Steve Cheney’s post How Facebook is Killing Your Authenticity makes this interesting comment about Facebook:
Facebook is no longer a social network. They stopped being one long before the movie. Facebook is really a huge broadcast platform. Everything that happens between its walls is one degree away from being public, one massive auditorium filled with everyone you’ve ever met, most of whom you haven’t seen or spoken to in years.
I agree with the “huge broadcast platform” comment. But it’s not all Facebook’s fault.
Advertisers have lusted after the ability to fine-tune advertising messages since before I was born. Along comes Facebook with its offer of access to personal and social information. It’s no surprise that many advertisers bypass the “community” nature of social media and social networking technologies. Engaging with multiple communities takes time and money. For many it’s easier to fall back on the controllable broadcast advertising model: deal primarily with one-way communications that efficiently focus on purchasing.
How is this different from how Google serves us ads? As I suggested in It’s not true that “Google Doesn’t Do Social” I’m not so sure. Much of what Google picks up from our online searching and communication behavior is to a great extent “social” since it concerns how we communicate and interact with other people. We just don’t see how Google works as much as we see how Facebook works.

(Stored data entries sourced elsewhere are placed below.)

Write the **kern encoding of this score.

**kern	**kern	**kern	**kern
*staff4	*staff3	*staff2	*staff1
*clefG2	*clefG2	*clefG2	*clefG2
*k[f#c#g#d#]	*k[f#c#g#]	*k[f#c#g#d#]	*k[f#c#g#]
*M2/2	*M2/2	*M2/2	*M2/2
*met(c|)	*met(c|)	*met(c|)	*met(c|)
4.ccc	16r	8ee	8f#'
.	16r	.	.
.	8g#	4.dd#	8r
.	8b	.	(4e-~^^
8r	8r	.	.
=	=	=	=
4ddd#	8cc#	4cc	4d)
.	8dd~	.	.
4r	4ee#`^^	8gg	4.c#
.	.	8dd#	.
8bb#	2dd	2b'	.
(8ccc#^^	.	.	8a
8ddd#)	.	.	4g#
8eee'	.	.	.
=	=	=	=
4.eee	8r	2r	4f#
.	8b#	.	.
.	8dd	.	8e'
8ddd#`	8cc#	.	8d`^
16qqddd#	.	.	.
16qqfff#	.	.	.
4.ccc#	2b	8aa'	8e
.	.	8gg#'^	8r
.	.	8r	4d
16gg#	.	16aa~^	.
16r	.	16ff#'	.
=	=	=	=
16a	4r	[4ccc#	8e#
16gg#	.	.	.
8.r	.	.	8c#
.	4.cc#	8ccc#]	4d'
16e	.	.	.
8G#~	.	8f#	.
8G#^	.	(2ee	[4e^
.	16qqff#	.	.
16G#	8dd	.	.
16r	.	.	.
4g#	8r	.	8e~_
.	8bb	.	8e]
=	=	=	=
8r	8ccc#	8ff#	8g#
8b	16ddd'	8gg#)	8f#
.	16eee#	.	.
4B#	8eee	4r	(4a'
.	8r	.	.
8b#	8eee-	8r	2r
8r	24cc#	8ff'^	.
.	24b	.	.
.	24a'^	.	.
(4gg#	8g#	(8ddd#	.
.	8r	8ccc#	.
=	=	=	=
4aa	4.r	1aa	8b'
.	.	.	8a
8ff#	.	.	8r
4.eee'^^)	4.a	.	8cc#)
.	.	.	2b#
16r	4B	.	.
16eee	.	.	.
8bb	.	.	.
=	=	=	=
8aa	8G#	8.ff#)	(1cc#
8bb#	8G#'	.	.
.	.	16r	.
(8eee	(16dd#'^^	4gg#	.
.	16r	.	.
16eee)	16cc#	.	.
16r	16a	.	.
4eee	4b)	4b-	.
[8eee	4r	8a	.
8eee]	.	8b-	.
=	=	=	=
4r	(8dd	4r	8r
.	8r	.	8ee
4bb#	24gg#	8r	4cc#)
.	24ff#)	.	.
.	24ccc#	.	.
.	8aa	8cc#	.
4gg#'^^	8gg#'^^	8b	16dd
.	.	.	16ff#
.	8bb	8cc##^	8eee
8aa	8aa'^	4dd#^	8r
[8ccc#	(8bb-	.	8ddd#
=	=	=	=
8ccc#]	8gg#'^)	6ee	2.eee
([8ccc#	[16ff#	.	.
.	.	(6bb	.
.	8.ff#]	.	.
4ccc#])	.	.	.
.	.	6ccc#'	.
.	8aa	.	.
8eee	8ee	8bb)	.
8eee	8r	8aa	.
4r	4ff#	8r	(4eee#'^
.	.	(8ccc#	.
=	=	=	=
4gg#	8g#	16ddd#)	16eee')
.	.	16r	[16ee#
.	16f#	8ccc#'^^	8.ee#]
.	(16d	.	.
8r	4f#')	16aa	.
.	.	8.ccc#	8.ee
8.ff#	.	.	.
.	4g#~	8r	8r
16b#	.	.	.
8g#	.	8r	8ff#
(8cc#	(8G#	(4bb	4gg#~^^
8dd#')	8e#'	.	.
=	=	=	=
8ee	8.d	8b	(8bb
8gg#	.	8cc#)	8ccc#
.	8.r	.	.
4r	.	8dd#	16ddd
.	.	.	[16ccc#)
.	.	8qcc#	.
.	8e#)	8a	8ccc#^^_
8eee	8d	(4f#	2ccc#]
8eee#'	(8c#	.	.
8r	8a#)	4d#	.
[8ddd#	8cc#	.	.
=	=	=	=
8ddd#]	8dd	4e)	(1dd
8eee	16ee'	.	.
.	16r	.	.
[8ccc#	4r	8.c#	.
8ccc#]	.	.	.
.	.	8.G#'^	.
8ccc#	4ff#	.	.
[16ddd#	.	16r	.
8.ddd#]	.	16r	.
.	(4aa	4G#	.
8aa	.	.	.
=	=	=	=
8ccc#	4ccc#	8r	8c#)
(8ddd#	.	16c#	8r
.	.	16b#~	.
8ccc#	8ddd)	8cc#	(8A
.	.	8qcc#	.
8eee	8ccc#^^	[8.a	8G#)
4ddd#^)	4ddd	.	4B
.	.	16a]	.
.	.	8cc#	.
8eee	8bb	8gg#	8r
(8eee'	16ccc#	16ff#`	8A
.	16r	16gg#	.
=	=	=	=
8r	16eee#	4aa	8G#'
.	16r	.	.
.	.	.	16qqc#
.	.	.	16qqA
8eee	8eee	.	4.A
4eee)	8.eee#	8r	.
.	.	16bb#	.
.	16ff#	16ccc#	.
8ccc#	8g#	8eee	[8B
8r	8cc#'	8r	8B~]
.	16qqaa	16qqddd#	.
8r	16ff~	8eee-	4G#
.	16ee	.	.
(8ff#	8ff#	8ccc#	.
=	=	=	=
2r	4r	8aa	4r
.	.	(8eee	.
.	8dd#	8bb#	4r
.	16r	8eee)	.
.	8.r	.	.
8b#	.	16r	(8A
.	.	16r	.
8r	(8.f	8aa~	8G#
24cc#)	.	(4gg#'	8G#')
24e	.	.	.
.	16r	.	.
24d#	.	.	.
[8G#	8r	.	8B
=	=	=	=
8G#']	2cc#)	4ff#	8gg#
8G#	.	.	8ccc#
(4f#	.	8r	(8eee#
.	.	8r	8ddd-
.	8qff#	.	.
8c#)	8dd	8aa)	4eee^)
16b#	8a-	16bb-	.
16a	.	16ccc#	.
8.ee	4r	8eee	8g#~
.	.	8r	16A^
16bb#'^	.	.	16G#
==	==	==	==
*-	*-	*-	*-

Does this mean, as Cheney suggests, that Facebook is really kiling “authenticity”? Not necessarily. I’m less concerned about authenticity that I am about Facebook’s being closed off from the rest of the web and search engine indexing robots. That doesn’t necessarily kill authenticity. But it it does hurt your ability to manage your own messaging, just as it assumes you only benefit by communicating with people you know.
That might be OK when you’re a kid. But in the real world it’s unwise to put all your communication eggs into one basket. Or barrel.